If you were born in America, you were gifted with quite a heritage: explorers, craftsmen, warriors, statesmen, sailors, writers, and artists from Henry David Thoreau and Thomas Jefferson to Meriwether Lewis and Thomas Edison.
Should you take pride in that heritage? (Set aside the bad heritage – and there is plenty of it – let’s talk about the good.)
A common rejoinder is that even the best of our heritage is not a reason to feel any pride. After all, we are not those men, and we did not do their great deeds.
This is true. It’s a good criticism, really. But in its oft-intended effect – to make us lose interest in our heritage (or to be more critical of it) it misses the mark.
We should not feel any personal pride for the inventions of Edison, for the writing of Thoreau, the explorations of Lewis, or the philosophy of Jefferson. We should instead feel our pride challenged. These guys should make us ashamed of ourselves – at least insofar as we are not living up to their standards of character and achievement.
See, this is what our remembrance of history and heritage should do for us. It should not be self-congratulatory, but self-examining and self-motivating. It is up to us to rise up to the best of the legacy given to us, and to exceed that legacy.

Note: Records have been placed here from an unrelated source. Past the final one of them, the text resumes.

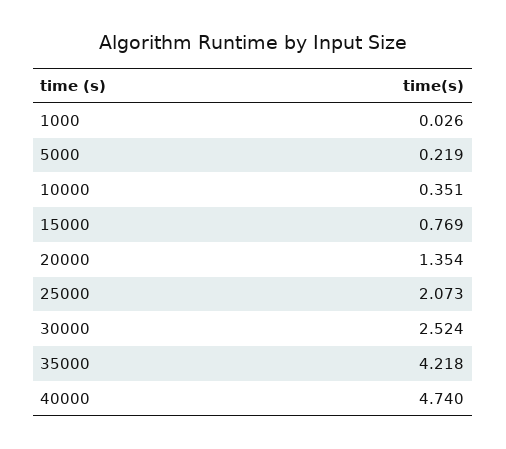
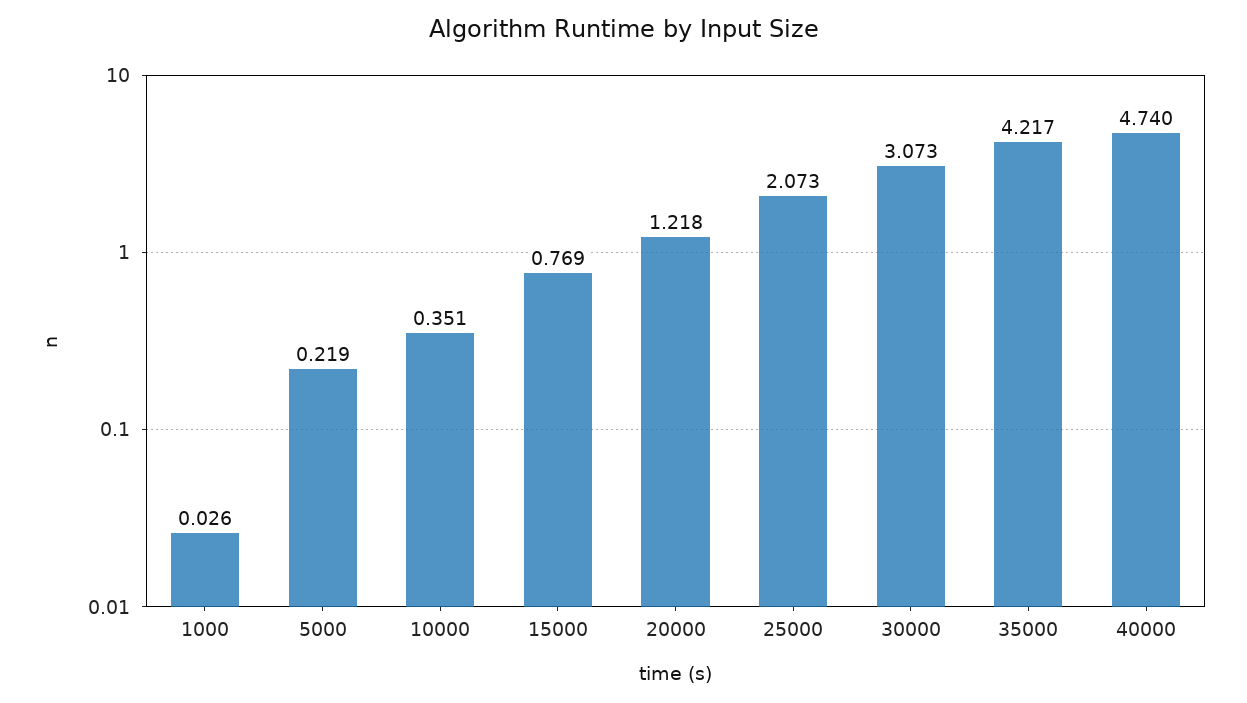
  {
    "1000": 0.026,
    "5000": 0.219,
    "10000": 0.351,
    "15000": 0.769,
-   "20000": 1.354,
+   "20000": 1.218,
    "25000": 2.073,
-   "30000": 2.524,
+   "30000": 3.073,
-   "35000": 4.218,
+   "35000": 4.217,
    "40000": 4.74
  }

If this seems like a tall order, it is. But there is another gift of heritage. With its challenge comes also the strength to meet it. The blood of great men and women flows in our veins – either literally, in genetics, or metaphorically, through ideals and tradition. The heritage they left includes the strength to be better men and women ourselves. And that, insofar as we use it, may be something to be proud of.